Tiyatronun teknik donanımı (ses kayıt ve ışıklandırma donanımlarından bahsediyoruz) en yüksek modern standartları karşılamaktadır. Tiyatro sadece çeşitli gösteriler sergilemekle kalmadı, aynı zamanda çeşitli kukla türlerini de (tablet, kukla, baston) kullandı.
Deniz parkı
Deniz parkı
Şehrin en popüler turistik yerlerinden biri. Uzunluğu 7 km, park deniz boyunca yer almaktadır. Turistler ve yerel halk, merkezi sokakta gezinmeyi, deniz havasını solumayı ve keyifli manzaraları hayranlıkla izlemeyi severler.
Burada tarihe geçmiş olan halk ve kültürel şahsiyetlere ait birkaç anıt görebilirsiniz. Bunlar arasında, 19. yüzyılın ortalarında şehri ziyaret eden Polonyalı şair Adam Mickiewicz'in bir büstü de var. Park ayrıca çağdaş sanatçıların orijinal heykelleriyle dekore edilmiştir.
Uzun bir yürüyüşten yorulmuş, gölgeli ağaçların altındaki rahat banklardan birine oturabilirsiniz. Parkta birkaç restoran ve kafe var. Burada oyun alanları da var.
Parkın en ilgi çekici yerlerinden biri de Yaz Tiyatrosu. Burada bazen tiyatro gruplarının performanslarını görebilir, halk müziği dinleyebilirsiniz. Ve bu tiyatrodan çok uzakta olmayan bir hayvanat bahçesi var.
Burgaz gölü
Burgaz gölü
Aslında Karadeniz'e bir kanalla bağlanan bir haliçtir. Bununla birlikte, bu cazibe genellikle bir göl olarak adlandırılır.
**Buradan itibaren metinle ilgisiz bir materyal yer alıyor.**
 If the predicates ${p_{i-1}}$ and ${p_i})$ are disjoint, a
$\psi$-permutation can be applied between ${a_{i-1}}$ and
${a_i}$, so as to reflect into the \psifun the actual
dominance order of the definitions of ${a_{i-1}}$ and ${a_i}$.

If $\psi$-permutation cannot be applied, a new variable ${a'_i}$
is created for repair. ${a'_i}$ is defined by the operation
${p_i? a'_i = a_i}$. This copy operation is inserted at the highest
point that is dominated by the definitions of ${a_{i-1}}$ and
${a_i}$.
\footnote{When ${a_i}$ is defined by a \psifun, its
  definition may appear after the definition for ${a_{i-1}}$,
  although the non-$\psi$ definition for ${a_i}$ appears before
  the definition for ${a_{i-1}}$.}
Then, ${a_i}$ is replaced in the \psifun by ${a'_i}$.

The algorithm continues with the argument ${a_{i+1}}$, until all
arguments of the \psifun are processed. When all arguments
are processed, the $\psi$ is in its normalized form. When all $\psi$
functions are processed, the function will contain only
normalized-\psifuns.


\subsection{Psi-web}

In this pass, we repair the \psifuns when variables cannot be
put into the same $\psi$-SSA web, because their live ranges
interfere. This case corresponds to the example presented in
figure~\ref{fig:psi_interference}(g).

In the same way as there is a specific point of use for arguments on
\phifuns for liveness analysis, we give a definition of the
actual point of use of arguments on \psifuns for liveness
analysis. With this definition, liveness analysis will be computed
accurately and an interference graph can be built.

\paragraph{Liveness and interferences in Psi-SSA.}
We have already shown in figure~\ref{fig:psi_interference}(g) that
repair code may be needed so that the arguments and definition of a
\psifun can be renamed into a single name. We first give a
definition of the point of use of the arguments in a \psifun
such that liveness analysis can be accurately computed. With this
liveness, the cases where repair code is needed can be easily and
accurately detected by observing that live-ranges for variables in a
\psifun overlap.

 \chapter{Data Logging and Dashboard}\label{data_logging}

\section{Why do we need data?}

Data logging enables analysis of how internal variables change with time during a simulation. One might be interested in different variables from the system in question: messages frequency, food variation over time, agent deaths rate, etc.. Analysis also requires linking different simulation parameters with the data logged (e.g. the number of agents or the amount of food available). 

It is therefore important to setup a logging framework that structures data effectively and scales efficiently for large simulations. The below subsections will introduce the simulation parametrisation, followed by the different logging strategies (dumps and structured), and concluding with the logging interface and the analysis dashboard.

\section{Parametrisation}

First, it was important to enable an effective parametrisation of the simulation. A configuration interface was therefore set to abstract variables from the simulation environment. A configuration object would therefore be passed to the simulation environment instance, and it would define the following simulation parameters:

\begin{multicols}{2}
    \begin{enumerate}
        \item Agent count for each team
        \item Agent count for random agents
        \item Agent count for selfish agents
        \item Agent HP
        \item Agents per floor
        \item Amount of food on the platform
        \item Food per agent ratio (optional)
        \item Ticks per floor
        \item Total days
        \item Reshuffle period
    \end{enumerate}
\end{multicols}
Burada 20'den fazla balık türü ve birkaç yüz kuş türü (nadir olanlar dahil) yaşıyor. Göl oldukça geniş bir doğa koruma alanının parçasıdır.
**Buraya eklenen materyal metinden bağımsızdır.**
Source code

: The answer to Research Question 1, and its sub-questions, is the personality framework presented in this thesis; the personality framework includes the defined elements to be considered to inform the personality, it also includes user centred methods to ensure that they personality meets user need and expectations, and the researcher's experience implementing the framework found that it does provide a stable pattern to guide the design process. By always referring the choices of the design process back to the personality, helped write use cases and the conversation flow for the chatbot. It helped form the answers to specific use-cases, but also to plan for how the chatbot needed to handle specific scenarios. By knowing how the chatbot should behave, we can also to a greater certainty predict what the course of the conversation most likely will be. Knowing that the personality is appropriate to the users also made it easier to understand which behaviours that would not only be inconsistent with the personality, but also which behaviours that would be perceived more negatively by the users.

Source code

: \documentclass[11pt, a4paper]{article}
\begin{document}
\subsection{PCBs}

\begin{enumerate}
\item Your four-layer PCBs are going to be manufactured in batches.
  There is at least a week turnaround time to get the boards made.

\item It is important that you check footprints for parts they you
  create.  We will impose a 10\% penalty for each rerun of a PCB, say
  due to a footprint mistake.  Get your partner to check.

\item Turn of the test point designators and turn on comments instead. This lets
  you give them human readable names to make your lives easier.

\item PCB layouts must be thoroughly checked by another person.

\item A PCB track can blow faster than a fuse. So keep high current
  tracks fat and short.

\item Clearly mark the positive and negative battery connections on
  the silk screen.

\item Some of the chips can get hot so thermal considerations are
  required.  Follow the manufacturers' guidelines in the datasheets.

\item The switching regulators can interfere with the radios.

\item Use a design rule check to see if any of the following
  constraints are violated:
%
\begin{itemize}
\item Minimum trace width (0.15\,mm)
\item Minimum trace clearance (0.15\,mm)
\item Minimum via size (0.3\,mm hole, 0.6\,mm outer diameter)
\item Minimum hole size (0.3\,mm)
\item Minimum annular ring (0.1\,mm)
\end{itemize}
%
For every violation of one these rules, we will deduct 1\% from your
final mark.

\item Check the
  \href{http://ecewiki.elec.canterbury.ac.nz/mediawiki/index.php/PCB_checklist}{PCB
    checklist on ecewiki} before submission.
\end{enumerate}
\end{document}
Bilim adamlarının kurmayı başardığı gibi, doğal dönüm noktası yaklaşık 2,5 milyon yıl önce ortaya çıktı. Bu, deniz seviyesinin yükselmesinin bir sonucu olarak oldu (buzul sonrası dönemden bahsediyoruz).
Mandra Gölü
Bu rezervuarın alanı yaklaşık 40 metrekaredir. m.20. yüzyılın ortalarına kadar gölün suyu acıydı, ancak daha sonra barajın inşasından sonra taze hale geldi.
Rezervuarın bir kısmı korunan bir alandır. Burada yuva yapan kuş kolonilerinin yaşamını özel bir seyir terasından izleyebilirsiniz.
Şafağı doğanın koynunda karşılamayı sevenler burada özel bir zevk alacaklar: Sabah güneşi, gölün hareketsiz yüzeyinin üzerinde parlayan bir ayna, suyun üzerinde şeffaf bir pus gibi yükseliyor - bu eşsiz güzellik, bir kez görüldü, unutulamaz. En parlak ve en güzel anılarınızın bir parçası olacak.
Aziz Anastasia Adası
Aziz Anastasia Adası
Şehirden birkaç kilometre uzakta. Alanı 1 hektar olan adaya turist teknesi ile ulaşabilirsiniz. Bu tür gemiler, Deniz Parkı'ndan periyodik olarak hareket etmektedir.
Adada bir Ortodoks kilisesi var. Ayrıca eski tariflere göre hazırlanmış Bulgar ulusal mutfağının yemeklerini tadabileceğiniz bir otel ve kafe bulunmaktadır. Adanın üzerinde bir deniz feneri yükselir.
Artık turistlerin uğrak noktası olan küçük adanın tarihi de karanlık sayfalara sahip. 1920'lerde burada bir toplama kampı bulunuyordu. Buradan mahkumlar SSCB'ye kaçtı (Bulgaristan sosyalist kampa sadece XX yüzyılın 40'lı yıllarında katıldı). Daha sonra, bu ada ve onunla ilgili Bulgar sinemasının incilerinden biri haline gelen tarihi olaylar hakkında uzun metrajlı bir film çekildi.